A lo largo de 2025, 41 personas de Salamanca, Segovia, Burgos, León y Zamora han participado en el Programa de prevención para niños y niñas menores de 14 años en conflicto social y sus familias, una iniciativa de intervención educativa que busca evitar las conductas antisociales en jóvenes por debajo de la edad penal, reducir los factores de riesgo sociales y familiares, y mejorar la convivencia, la comunicación y la sensibilización sobre igualdad.
Con el objetivo de intervenir en situaciones de personas jóvenes por debajo de la edad penal que han cometido un acto tipificado como delito, implicando también a sus familias en este proceso, Fundación Diagrama desarrolla el Programa de prevención para niños y niñas menores de 14 años en conflicto social y sus familias. A lo largo de 2025, el proyecto ha atendido a 19 jóvenes (11 varones y 8 mujeres) y 22 familiares (14 hombres y 8 mujeres) de las provincias de Salamanca, Segovia, Burgos, León y Zamora, derivadas por la correspondiente Gerencia Territorial de Servicios Sociales. El programa está financiado por la Consejería de Familia e Igualdad de Oportunidades de la Junta de Castilla y León, con cargo a la asignación tributaria del 0,7% del IRPF para la realización de programas de interés general.

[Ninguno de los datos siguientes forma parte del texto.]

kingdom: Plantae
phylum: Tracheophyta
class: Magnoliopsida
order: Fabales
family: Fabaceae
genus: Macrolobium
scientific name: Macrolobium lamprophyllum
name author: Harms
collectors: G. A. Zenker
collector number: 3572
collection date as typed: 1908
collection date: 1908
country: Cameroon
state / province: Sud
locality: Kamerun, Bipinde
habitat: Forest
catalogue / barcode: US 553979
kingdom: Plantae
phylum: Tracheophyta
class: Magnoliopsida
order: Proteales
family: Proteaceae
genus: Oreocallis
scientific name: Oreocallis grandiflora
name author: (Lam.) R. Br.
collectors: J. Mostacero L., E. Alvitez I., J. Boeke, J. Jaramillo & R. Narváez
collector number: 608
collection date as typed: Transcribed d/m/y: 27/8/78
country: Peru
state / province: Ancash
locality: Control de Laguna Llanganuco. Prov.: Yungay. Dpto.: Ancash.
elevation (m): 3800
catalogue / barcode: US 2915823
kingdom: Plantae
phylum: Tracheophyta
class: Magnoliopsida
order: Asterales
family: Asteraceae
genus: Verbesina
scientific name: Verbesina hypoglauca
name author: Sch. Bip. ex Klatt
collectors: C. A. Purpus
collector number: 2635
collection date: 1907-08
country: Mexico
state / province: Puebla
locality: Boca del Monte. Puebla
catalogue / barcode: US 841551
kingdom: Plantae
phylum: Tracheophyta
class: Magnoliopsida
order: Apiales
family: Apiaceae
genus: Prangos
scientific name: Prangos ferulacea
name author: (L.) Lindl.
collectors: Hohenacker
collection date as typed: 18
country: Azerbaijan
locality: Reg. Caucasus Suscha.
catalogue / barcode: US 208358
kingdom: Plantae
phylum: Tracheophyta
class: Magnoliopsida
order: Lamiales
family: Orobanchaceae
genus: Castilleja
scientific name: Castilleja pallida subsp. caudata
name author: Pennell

El perfil de los niños y niñas atendidos se suele caracterizar por presentar elevados índices de inadaptación escolar, como un alto grado de absentismo, baja motivación hacia el aprendizaje, fracaso escolar y comportamiento disruptivo en el aula, entre otros. Asimismo, tienen más propensión a experiencias tempranas con el consumo de tóxicos, mientras que su autoestima y su tolerancia a la frustración suelen ser bajas. Estos comportamientos afectan negativamente la relación paternofilial. Por ello, la metodología del programa se centra en fomentar la implicación y motivación de las personas jóvenes y sus familias en el proceso de cambio, ofreciendo actividades flexibles, dinámicas y participativas como debates guiados, role playing, modelado y generalización de conductas, entre otros.
El proyecto se estructura en tres ejes que trabajan tanto individual como conjuntamente con los niños y niñas y con sus padres y madres. El primero es un servicio de atención e intervención terapéutica individualizada con el fin de intervenir sobre los factores de riesgo, mitigando su impacto negativo sobre la persona joven y sobre su contexto familiar. El segundo desarrolla acciones de información, sensibilización, apoyo psicológico e intervención psicosocial para disminuir la reincidencia de conductas antisociales y promover la asunción de responsabilidades. Por último, se trabaja en la mejora de las capacidades y recursos parentales a través de una escuela de familias, buscando reducir los factores de riesgo en el contexto familiar del niño o niña.
Para llevar a cabo el programa, se ha contado con la colaboración de los equipos de profesionales de las Unidades de Intervención Educativa (UIE) de cada provincia, así como de los ayuntamientos, servicios sociales municipales y autonómicos, centros educativos, entidades del tercer sector y otros agentes implicados.
El programa ha tenido una buena aceptación por parte de todas las personas usuarias y los resultados de la intervención han sido muy positivos, alcanzando todos los objetivos previstos, lo que demuestra su efectividad como acción preventiva con menores de 14 años de edad y sus familias. De esta forma, se ha evitado la consolidación de conductas antisociales, se ha reducido la probabilidad de reincidencia y se han mejorado la convivencia familiar, la comunicación y la sensibilización sobre igualdad.